I still mourn.  All of it:   Bad choices, the heat of the moment, the broad laughters and sweat on the club’s dance floor.  We were using and abusing with deep passion and regrets, walking home in the frozen night straight into the next onslaught.  

And then it was gone, and for what?  Shaved heads, goatees, and Metallica (which we all took as a joke), and junkies from Seattle?

It had to die.  It was a brilliant flash and we who survived re-emerged Born Again.  We looked away, not to some new thing but to the common; as if it were a new thing.  Our friends had marriages and children, careers…then we too….



We were radiant children of a time and place: 
altogether unique and lovely.  

Wednesday, February 26, 2014

Conversation with a Friend


Hey Gregory,

Interesting questions and I don’t like my answers to any of them.

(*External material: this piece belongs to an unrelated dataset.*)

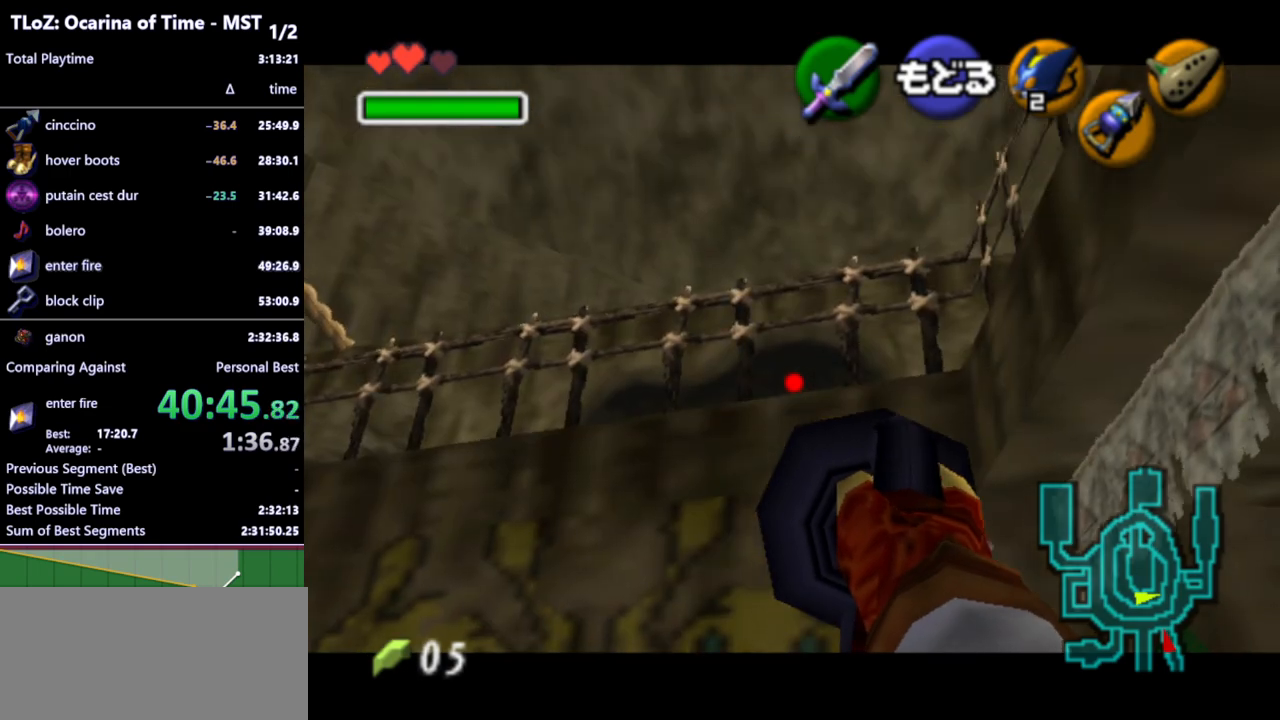
{"buttons": ["Z"], "left_stick": "down", "right_stick": "center", "events": [[200, "left_stick", "down"]]}
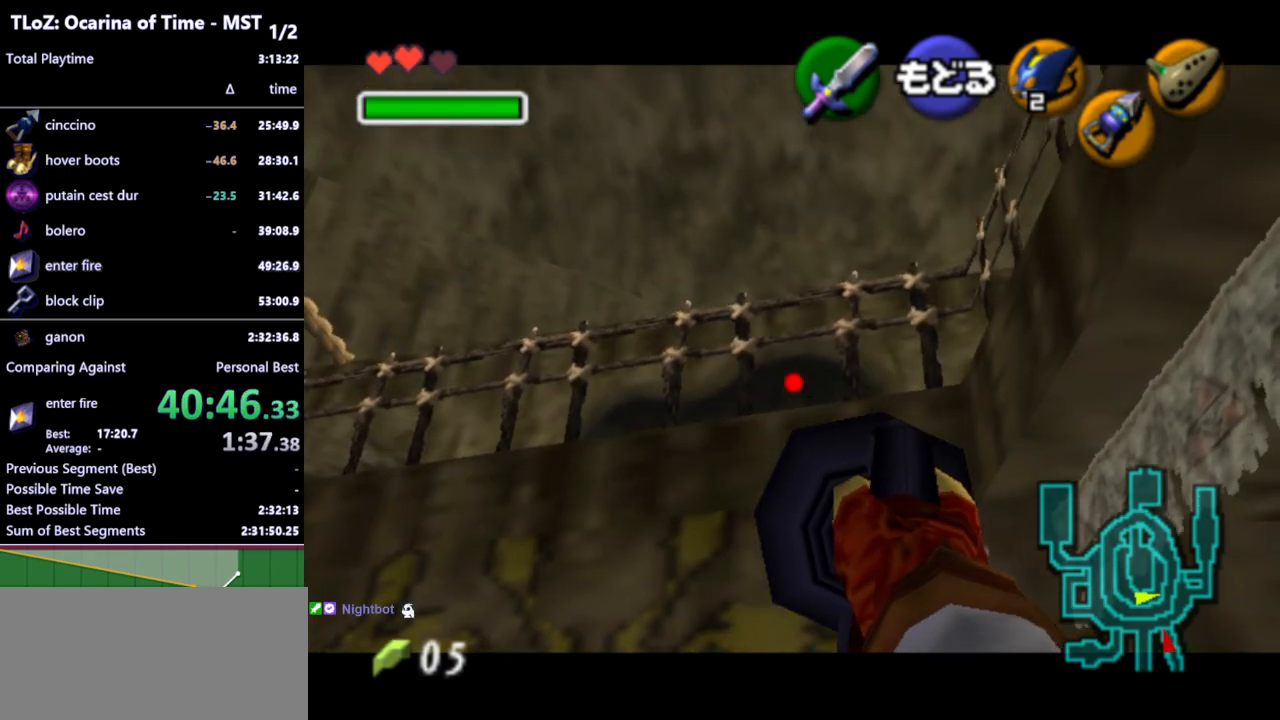
{"buttons": [], "left_stick": "down", "right_stick": "center", "events": [[433, "Z", "up"]]}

 Not selling anything regularly—some small stuff, prints from the website occasionally, a larger piece a couple years back.  Nothing big.

Collections…nothing too grand for painting:  Richard K. Thomas, a DC journalist (now retired—he was who brought me to DC from northern Michigan).  And a local businessman who bought the larger piece a couple years back.

Because of a strategic alliance in the ‘90’s with Mitzi Perdue of poultry fame, I have samples of my woodworking in some good private and state collections, including Bill Clinton, Lady Bird Johnson, former Chinese premier Deng Xiaoping, former German Chancellor Helmut Kohl, and the Perdues; as well as a jewelry box for CNN news personality Paula Zahn.  But….

Peer group?  No.

Art History?

Absence? 

My interest is in making good work, rather than art history.  As such it probably does more to promote art history rather than actually make art history.  Personal relevance is important, and the process of “making something out of nothing” is key for me.  I believe that we express ourselves out of the abundance of our heart, our core—I know that.  Does that contribute to art history?  It does contribute to the culture…and give meaning to my life and the doing of the stuff that I do…where is art history taking place, Gregory?  Who is it affecting? 

Projecting computer art on the walls of the campus may do more for art history than anything, because it’s that random encounter with artwork—big, unusual, and there in your path folks.  It may actually stick with someone--it may be more memorable than  typical art venue exposure.  I really like the graffiti on the trains that pull through town—same thing of big art flashing by unexpectedly.  A lot of it looks the same but still…I do appreciate it, and seeing it.

As far as “Absence”, what does Joan Mitchell’s work say in her absence?  Sam Francis?  How about James Turrell?  Aha!  And Pollock—Yes!  Warhol—I think I’m catching on….

I’m looking to surprise myself as I create; I believe that the surprise is contained in the finished product and possesses a certain “Wow!” factor.  That’s my deal right now—“look where this one went!”  Maybe create a little intrigue about how it got there….

Interesting questions.  Why do you ask?

Monday, November 11, 2013

The Wow of James Turrell


I’ve noticed myself speaking very excitedly about the Turrell retrospective at the Los Angeles County Museum of Art—much more excited than what I felt while viewing the show. 
Especially in Turrell’s immersion artworks:  to be conscious and aware in such an unusual environment is disturbing (pleasantly), disorienting (I can imagine walking into a wall without realizing it were there), and other-worldly. 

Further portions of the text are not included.